### Assigned task
Please put every line from all of the items below into a Markdown table with the columns Row and Line. Number the rows in order and leave out blank lines.

### Records for this exercise

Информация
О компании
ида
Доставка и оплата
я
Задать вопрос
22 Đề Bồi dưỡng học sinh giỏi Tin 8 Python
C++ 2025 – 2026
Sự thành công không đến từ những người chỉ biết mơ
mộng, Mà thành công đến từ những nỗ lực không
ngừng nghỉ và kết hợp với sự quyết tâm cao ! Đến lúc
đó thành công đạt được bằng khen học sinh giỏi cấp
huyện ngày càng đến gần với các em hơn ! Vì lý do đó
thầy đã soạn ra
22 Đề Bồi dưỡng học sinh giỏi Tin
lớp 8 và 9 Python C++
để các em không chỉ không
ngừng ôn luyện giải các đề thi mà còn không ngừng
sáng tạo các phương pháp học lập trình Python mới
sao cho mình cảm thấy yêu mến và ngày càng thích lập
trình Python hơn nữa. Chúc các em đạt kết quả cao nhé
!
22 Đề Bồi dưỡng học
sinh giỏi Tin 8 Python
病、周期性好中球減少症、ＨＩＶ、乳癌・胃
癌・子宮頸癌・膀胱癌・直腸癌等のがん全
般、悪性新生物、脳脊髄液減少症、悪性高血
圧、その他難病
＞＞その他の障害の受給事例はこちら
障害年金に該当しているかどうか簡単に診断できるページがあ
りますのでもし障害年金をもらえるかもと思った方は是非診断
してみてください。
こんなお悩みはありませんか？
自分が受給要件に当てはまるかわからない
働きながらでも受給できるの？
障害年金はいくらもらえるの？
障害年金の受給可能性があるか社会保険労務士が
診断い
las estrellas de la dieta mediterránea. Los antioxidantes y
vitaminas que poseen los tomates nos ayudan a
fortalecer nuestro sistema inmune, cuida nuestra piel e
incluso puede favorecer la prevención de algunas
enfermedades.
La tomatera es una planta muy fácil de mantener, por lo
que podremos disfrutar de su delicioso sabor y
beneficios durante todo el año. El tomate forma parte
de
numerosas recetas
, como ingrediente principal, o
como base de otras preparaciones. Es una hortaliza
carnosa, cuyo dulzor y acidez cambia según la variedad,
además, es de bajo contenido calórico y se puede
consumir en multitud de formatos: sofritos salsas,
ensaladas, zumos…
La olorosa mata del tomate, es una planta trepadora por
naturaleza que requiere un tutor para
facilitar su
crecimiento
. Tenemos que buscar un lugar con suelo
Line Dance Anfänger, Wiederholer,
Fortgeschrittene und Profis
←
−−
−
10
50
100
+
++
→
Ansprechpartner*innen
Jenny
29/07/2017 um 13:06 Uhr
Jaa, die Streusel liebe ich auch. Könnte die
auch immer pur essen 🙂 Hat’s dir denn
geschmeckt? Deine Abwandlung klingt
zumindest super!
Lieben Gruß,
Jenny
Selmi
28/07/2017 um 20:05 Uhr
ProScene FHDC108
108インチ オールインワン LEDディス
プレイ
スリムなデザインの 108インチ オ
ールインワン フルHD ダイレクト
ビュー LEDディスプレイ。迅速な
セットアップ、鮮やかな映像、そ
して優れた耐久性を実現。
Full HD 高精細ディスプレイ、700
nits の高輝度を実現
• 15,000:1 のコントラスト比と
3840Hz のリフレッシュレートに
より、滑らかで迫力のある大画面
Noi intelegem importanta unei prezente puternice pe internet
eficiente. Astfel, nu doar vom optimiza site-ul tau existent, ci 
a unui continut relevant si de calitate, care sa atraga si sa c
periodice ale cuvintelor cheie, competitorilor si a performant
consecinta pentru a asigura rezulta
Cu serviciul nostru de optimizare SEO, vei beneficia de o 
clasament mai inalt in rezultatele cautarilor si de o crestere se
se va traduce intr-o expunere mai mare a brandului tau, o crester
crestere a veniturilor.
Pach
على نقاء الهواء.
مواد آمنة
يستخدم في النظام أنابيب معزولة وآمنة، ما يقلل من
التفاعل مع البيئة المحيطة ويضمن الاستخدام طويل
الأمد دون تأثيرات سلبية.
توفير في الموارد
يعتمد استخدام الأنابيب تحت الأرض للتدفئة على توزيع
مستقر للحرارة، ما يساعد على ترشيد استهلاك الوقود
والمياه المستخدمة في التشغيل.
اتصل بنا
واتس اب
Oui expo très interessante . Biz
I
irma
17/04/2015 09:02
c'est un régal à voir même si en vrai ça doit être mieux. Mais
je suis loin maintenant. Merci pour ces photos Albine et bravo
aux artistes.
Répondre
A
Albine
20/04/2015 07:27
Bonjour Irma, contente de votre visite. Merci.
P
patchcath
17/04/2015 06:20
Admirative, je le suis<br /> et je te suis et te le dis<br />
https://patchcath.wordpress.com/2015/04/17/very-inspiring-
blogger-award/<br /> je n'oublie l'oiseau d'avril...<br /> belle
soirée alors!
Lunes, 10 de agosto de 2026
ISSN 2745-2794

### Finished exercise
| Row | Line |
|---|---|
| 1 | Информация |
| 2 | О компании |
| 3 | ида |
| 4 | Доставка и оплата |
| 5 | я |
| 6 | Задать вопрос |
| 7 | 22 Đề Bồi dưỡng học sinh giỏi Tin 8 Python |
| 8 | C++ 2025 – 2026 |
| 9 | Sự thành công không đến từ những người chỉ biết mơ |
| 10 | mộng, Mà thành công đến từ những nỗ lực không |
| 11 | ngừng nghỉ và kết hợp với sự quyết tâm cao ! Đến lúc |
| 12 | đó thành công đạt được bằng khen học sinh giỏi cấp |
| 13 | huyện ngày càng đến gần với các em hơn ! Vì lý do đó |
| 14 | thầy đã soạn ra |
| 15 | 22 Đề Bồi dưỡng học sinh giỏi Tin |
| 16 | lớp 8 và 9 Python C++ |
| 17 | để các em không chỉ không |
| 18 | ngừng ôn luyện giải các đề thi mà còn không ngừng |
| 19 | sáng tạo các phương pháp học lập trình Python mới |
| 20 | sao cho mình cảm thấy yêu mến và ngày càng thích lập |
| 21 | trình Python hơn nữa. Chúc các em đạt kết quả cao nhé |
| 22 | ! |
| 23 | 22 Đề Bồi dưỡng học |
| 24 | sinh giỏi Tin 8 Python |
| 25 | 病、周期性好中球減少症、ＨＩＶ、乳癌・胃 |
| 26 | 癌・子宮頸癌・膀胱癌・直腸癌等のがん全 |
| 27 | 般、悪性新生物、脳脊髄液減少症、悪性高血 |
| 28 | 圧、その他難病 |
| 29 | ＞＞その他の障害の受給事例はこちら |
| 30 | 障害年金に該当しているかどうか簡単に診断できるページがあ |
| 31 | りますのでもし障害年金をもらえるかもと思った方は是非診断 |
| 32 | してみてください。 |
| 33 | こんなお悩みはありませんか？ |
| 34 | 自分が受給要件に当てはまるかわからない |
| 35 | 働きながらでも受給できるの？ |
| 36 | 障害年金はいくらもらえるの？ |
| 37 | 障害年金の受給可能性があるか社会保険労務士が |
| 38 | 診断い |
| 39 | las estrellas de la dieta mediterránea. Los antioxidantes y |
| 40 | vitaminas que poseen los tomates nos ayudan a |
| 41 | fortalecer nuestro sistema inmune, cuida nuestra piel e |
| 42 | incluso puede favorecer la prevención de algunas |
| 43 | enfermedades. |
| 44 | La tomatera es una planta muy fácil de mantener, por lo |
| 45 | que podremos disfrutar de su delicioso sabor y |
| 46 | beneficios durante todo el año. El tomate forma parte |
| 47 | de |
| 48 | numerosas recetas |
| 49 | , como ingrediente principal, o |
| 50 | como base de otras preparaciones. Es una hortaliza |
| 51 | carnosa, cuyo dulzor y acidez cambia según la variedad, |
| 52 | además, es de bajo contenido calórico y se puede |
| 53 | consumir en multitud de formatos: sofritos salsas, |
| 54 | ensaladas, zumos… |
| 55 | La olorosa mata del tomate, es una planta trepadora por |
| 56 | naturaleza que requiere un tutor para |
| 57 | facilitar su |
| 58 | crecimiento |
| 59 | . Tenemos que buscar un lugar con suelo |
| 60 | Line Dance Anfänger, Wiederholer, |
| 61 | Fortgeschrittene und Profis |
| 62 | ← |
| 63 | −− |
| 64 | − |
| 65 | 10 |
| 66 | 50 |
| 67 | 100 |
| 68 | + |
| 69 | ++ |
| 70 | → |
| 71 | Ansprechpartner*innen |
| 72 | Jenny |
| 73 | 29/07/2017 um 13:06 Uhr |
| 74 | Jaa, die Streusel liebe ich auch. Könnte die |
| 75 | auch immer pur essen 🙂 Hat’s dir denn |
| 76 | geschmeckt? Deine Abwandlung klingt |
| 77 | zumindest super! |
| 78 | Lieben Gruß, |
| 79 | Jenny |
| 80 | Selmi |
| 81 | 28/07/2017 um 20:05 Uhr |
| 82 | ProScene FHDC108 |
| 83 | 108インチ オールインワン LEDディス |
| 84 | プレイ |
| 85 | スリムなデザインの 108インチ オ |
| 86 | ールインワン フルHD ダイレクト |
| 87 | ビュー LEDディスプレイ。迅速な |
| 88 | セットアップ、鮮やかな映像、そ |
| 89 | して優れた耐久性を実現。 |
| 90 | Full HD 高精細ディスプレイ、700 |
| 91 | nits の高輝度を実現 |
| 92 | • 15,000:1 のコントラスト比と |
| 93 | 3840Hz のリフレッシュレートに |
| 94 | より、滑らかで迫力のある大画面 |
| 95 | Noi intelegem importanta unei prezente puternice pe internet |
| 96 | eficiente. Astfel, nu doar vom optimiza site-ul tau existent, ci  |
| 97 | a unui continut relevant si de calitate, care sa atraga si sa c |
| 98 | periodice ale cuvintelor cheie, competitorilor si a performant |
| 99 | consecinta pentru a asigura rezulta |
| 100 | Cu serviciul nostru de optimizare SEO, vei beneficia de o  |
| 101 | clasament mai inalt in rezultatele cautarilor si de o crestere se |
| 102 | se va traduce intr-o expunere mai mare a brandului tau, o crester |
| 103 | crestere a veniturilor. |
| 104 | Pach |
| 105 | على نقاء الهواء. |
| 106 | مواد آمنة |
| 107 | يستخدم في النظام أنابيب معزولة وآمنة، ما يقلل من |
| 108 | التفاعل مع البيئة المحيطة ويضمن الاستخدام طويل |
| 109 | الأمد دون تأثيرات سلبية. |
| 110 | توفير في الموارد |
| 111 | يعتمد استخدام الأنابيب تحت الأرض للتدفئة على توزيع |
| 112 | مستقر للحرارة، ما يساعد على ترشيد استهلاك الوقود |
| 113 | والمياه المستخدمة في التشغيل. |
| 114 | اتصل بنا |
| 115 | واتس اب |
| 116 | Oui expo très interessante . Biz |
| 117 | I |
| 118 | irma |
| 119 | 17/04/2015 09:02 |
| 120 | c'est un régal à voir même si en vrai ça doit être mieux. Mais |
| 121 | je suis loin maintenant. Merci pour ces photos Albine et bravo |
| 122 | aux artistes. |
| 123 | Répondre |
| 124 | A |
| 125 | Albine |
| 126 | 20/04/2015 07:27 |
| 127 | Bonjour Irma, contente de votre visite. Merci. |
| 128 | P |
| 129 | patchcath |
| 130 | 17/04/2015 06:20 |
| 131 | Admirative, je le suis<br /> et je te suis et te le dis<br /> |
| 132 | https://patchcath.wordpress.com/2015/04/17/very-inspiring- |
| 133 | blogger-award/<br /> je n'oublie l'oiseau d'avril...<br /> belle |
| 134 | soirée alors! |
| 135 | Lunes, 10 de agosto de 2026 |
| 136 | ISSN 2745-2794 |